Pompidou and Circumstance

I’m feeling a lot better, so I thought it was worth splurging EUR 3.50 and trying one of the Covid tests I bought here – it showed “negative”, as did the one Diane tried. I am far from recovered (I’m going through Kleenex and eye wipes faster than I go through candy!), but it’s a good sign.

Today, we had second breakfast at La Baguette d’Hauteville, the boulangerie our host had recommended. I’d hoped to be able to eat there; Diane had hoped to be able to get hot chocolate. We were both disappointed, but took the “breakfast formula” back to the apartment and made do – it was good but not special.

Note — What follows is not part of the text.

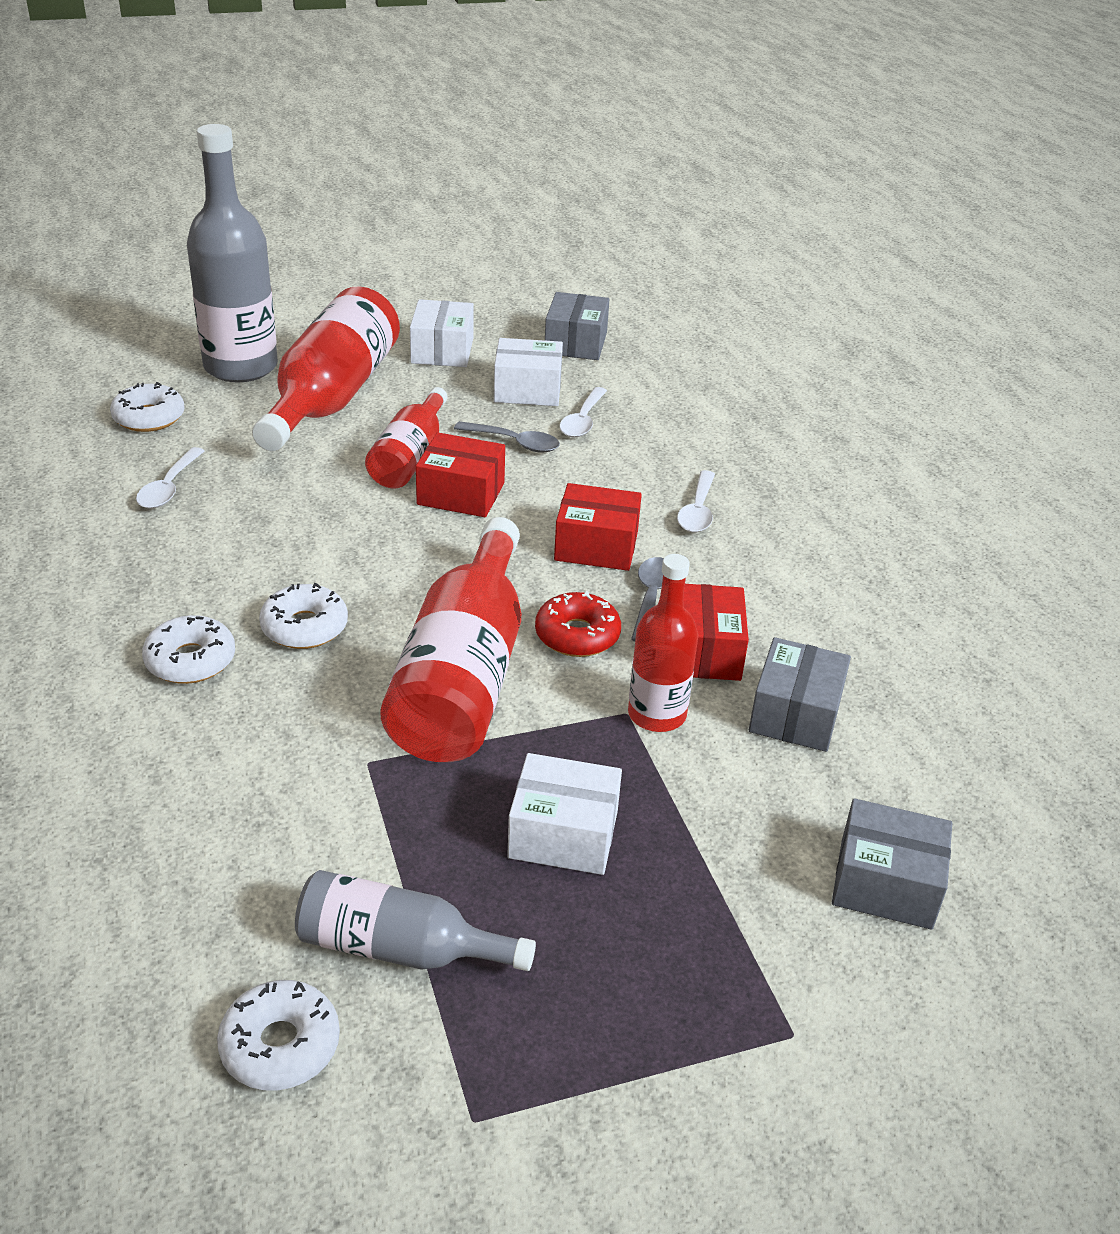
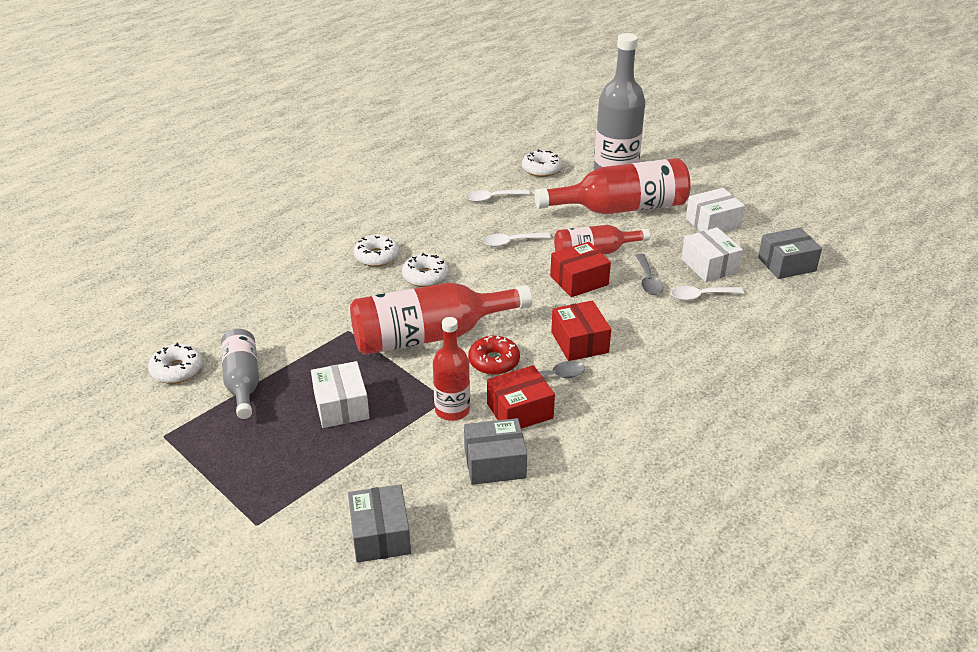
camera: 65 degrees right, 0 degrees up
red box [416,432,505,517] -> red box turned 75 degrees clockwise [550,242,611,297]
white spoon [677,470,715,533] -> white spoon moved to [483,233,551,247]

We spent most of the day at Centre Pompidou, the National Museum of Modern Art. The art is well-signed in French and English, and the museum wasn’t crowded. And it has wonderful views over Paris.

We couldn’t finish it – not enough energy (it’s open until 9pm, so there was plenty of time!), but here are a few of the works which made an impression on me, even if I don’t know why in some cases!

Le Poète Philippe Soupault – Delaunay
La Chute d’Icare – Chagall
Les Mariés de la tour Eiffel – Chagall
La Palette – Richard Jackson

But the work which really drew me in is called “Sunday’s Crashes” by George Widener.

I was surprised to see a painting that looked so technical – so I researched Widener a little bit when I got back to the apartment. He’s “on the spectrum” and is a self-taught artist and a calculating savant who sees patterns in numbers and data an turns them into art. I found a fascinating article at We Make Money not Art that was well worth the read.

We stayed at the Pompidou until we ran out of energy.